(Page segmentation data)
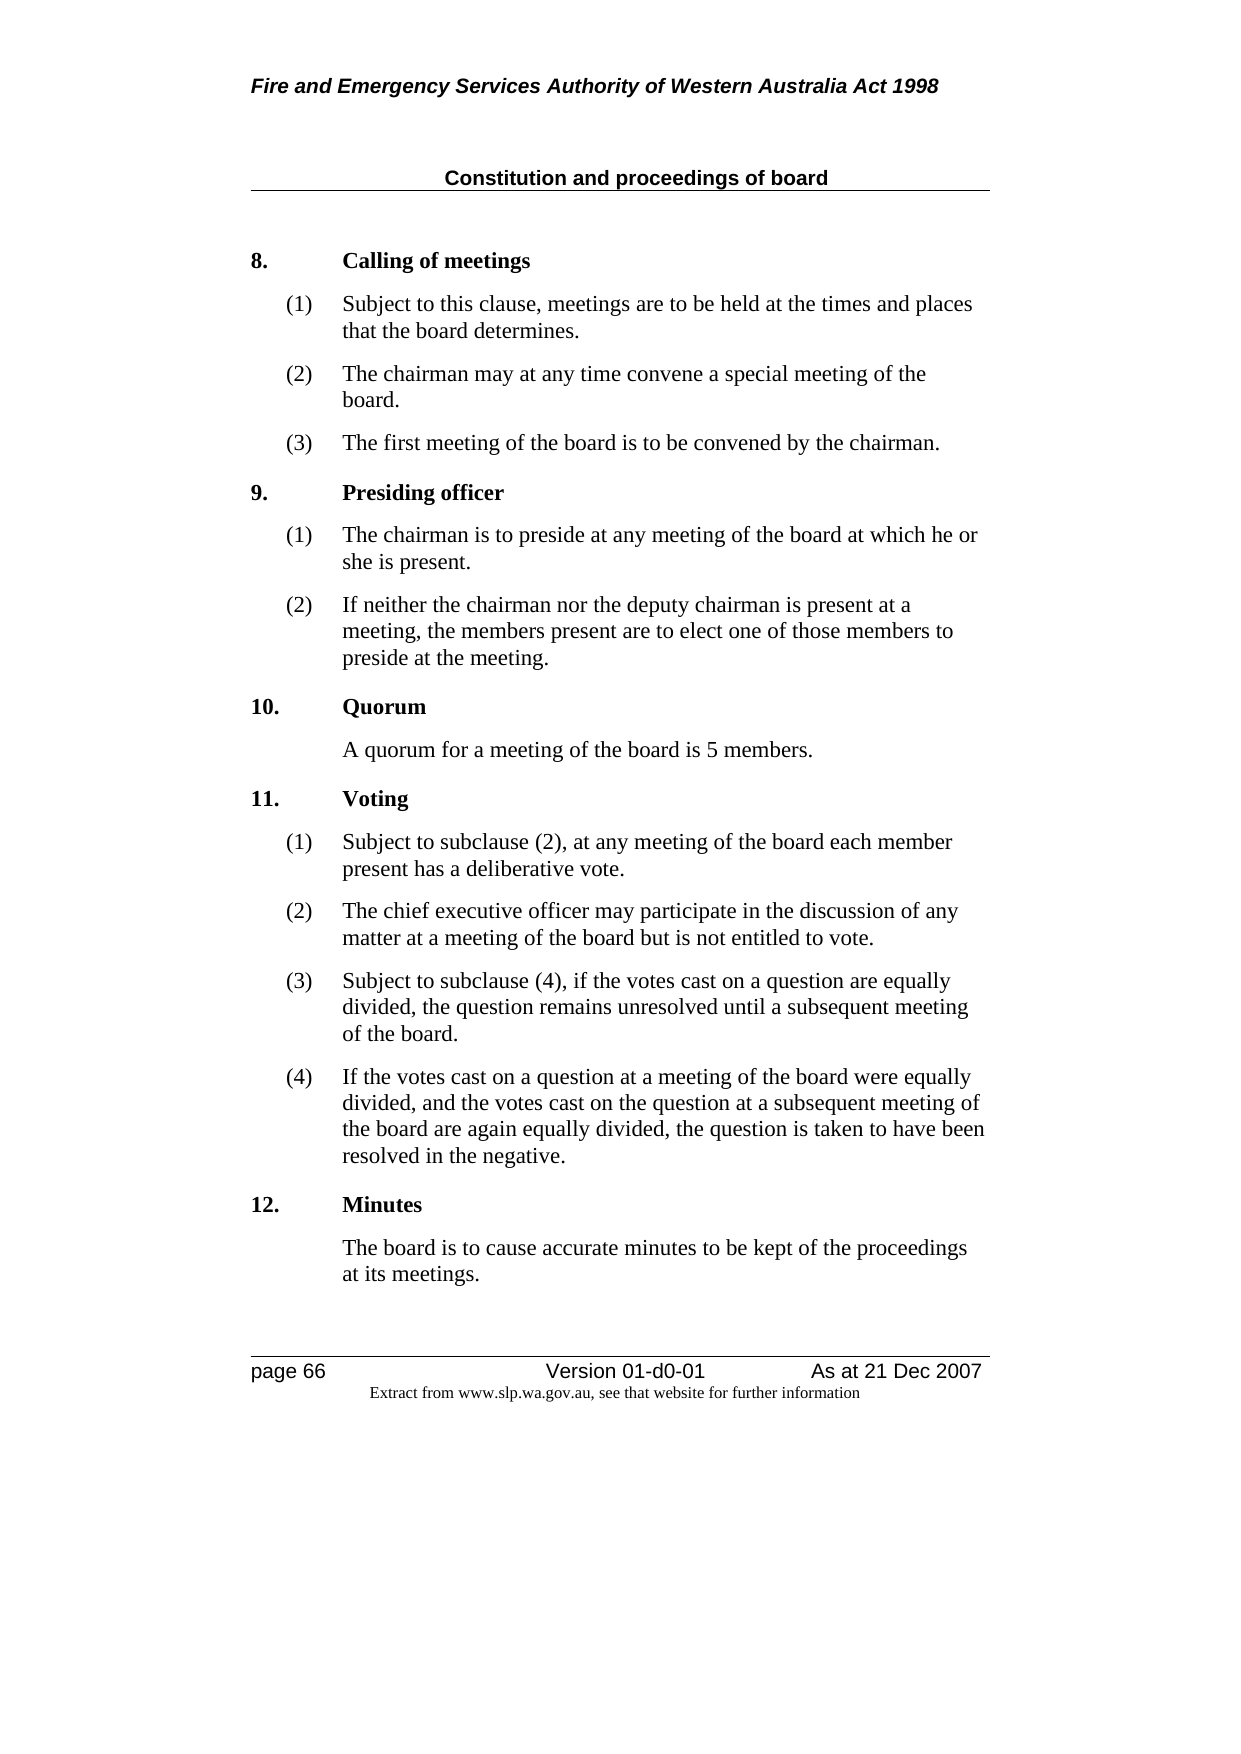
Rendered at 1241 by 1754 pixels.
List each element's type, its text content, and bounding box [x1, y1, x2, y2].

subtitle 10. Quorum [251, 693, 990, 719]
text (2) The chief executive officer may participate in the discussion of any matter at a meeting of the board but is not entitled to vote. [251, 898, 990, 950]
subtitle 9. Presiding officer [251, 478, 990, 505]
text (1) Subject to subclause (2), at any meeting of the board each member present has a deliberative vote. [251, 828, 990, 881]
text (2) If neither the chairman nor the deputy chairman is present at a meeting, the members present are to elect one of those members to preside at the meeting. [251, 591, 990, 670]
text (3) The first meeting of the board is to be convened by the chairman. [251, 429, 990, 456]
text The board is to cause accurate minutes to be kept of the proceedings at its meetings. [251, 1234, 990, 1287]
text (3) Subject to subclause (4), if the votes cast on a question are equally divided, the question remains unresolved until a subsequent meeting of the board. [251, 967, 990, 1046]
text A quorum for a meeting of the board is 5 members. [251, 736, 990, 762]
subtitle 11. Voting [251, 785, 990, 812]
subtitle 12. Minutes [251, 1191, 990, 1217]
text (1) The chairman is to preside at any meeting of the board at which he or she is present. [251, 522, 990, 574]
subtitle 8. Calling of meetings [251, 247, 990, 274]
text (1) Subject to this clause, meetings are to be held at the times and places that the board determines. [251, 291, 990, 343]
text (4) If the votes cast on a question at a meeting of the board were equally divided, and the votes cast on the question at a subsequent meeting of the board are again equally divided, the question is taken to have been resolved in the negative. [251, 1063, 990, 1168]
text (2) The chairman may at any time convene a special meeting of the board. [251, 360, 990, 413]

Assignment: Line by line, transcribe the records exactly, omitting the images.

Task result:
Rendered at 1241 by 1754 pixels.
List each element's type, its text content, and bounding box [x1, y1, x2, y2].

subtitle 10. Quorum [251, 693, 990, 719]
text (2) The chief executive officer may participate in the discussion of any matter at a meeting of the board but is not entitled to vote. [251, 898, 990, 950]
subtitle 9. Presiding officer [251, 478, 990, 505]
text (1) Subject to subclause (2), at any meeting of the board each member present has a deliberative vote. [251, 828, 990, 881]
text (2) If neither the chairman nor the deputy chairman is present at a meeting, the members present are to elect one of those members to preside at the meeting. [251, 591, 990, 670]
text (3) The first meeting of the board is to be convened by the chairman. [251, 429, 990, 456]
text The board is to cause accurate minutes to be kept of the proceedings at its meetings. [251, 1234, 990, 1287]
text (3) Subject to subclause (4), if the votes cast on a question are equally divided, the question remains unresolved until a subsequent meeting of the board. [251, 967, 990, 1046]
text A quorum for a meeting of the board is 5 members. [251, 736, 990, 762]
subtitle 11. Voting [251, 785, 990, 812]
subtitle 12. Minutes [251, 1191, 990, 1217]
text (1) The chairman is to preside at any meeting of the board at which he or she is present. [251, 522, 990, 574]
subtitle 8. Calling of meetings [251, 247, 990, 274]
text (1) Subject to this clause, meetings are to be held at the times and places that the board determines. [251, 291, 990, 343]
text (4) If the votes cast on a question at a meeting of the board were equally divided, and the votes cast on the question at a subsequent meeting of the board are again equally divided, the question is taken to have been resolved in the negative. [251, 1063, 990, 1168]
text (2) The chairman may at any time convene a special meeting of the board. [251, 360, 990, 413]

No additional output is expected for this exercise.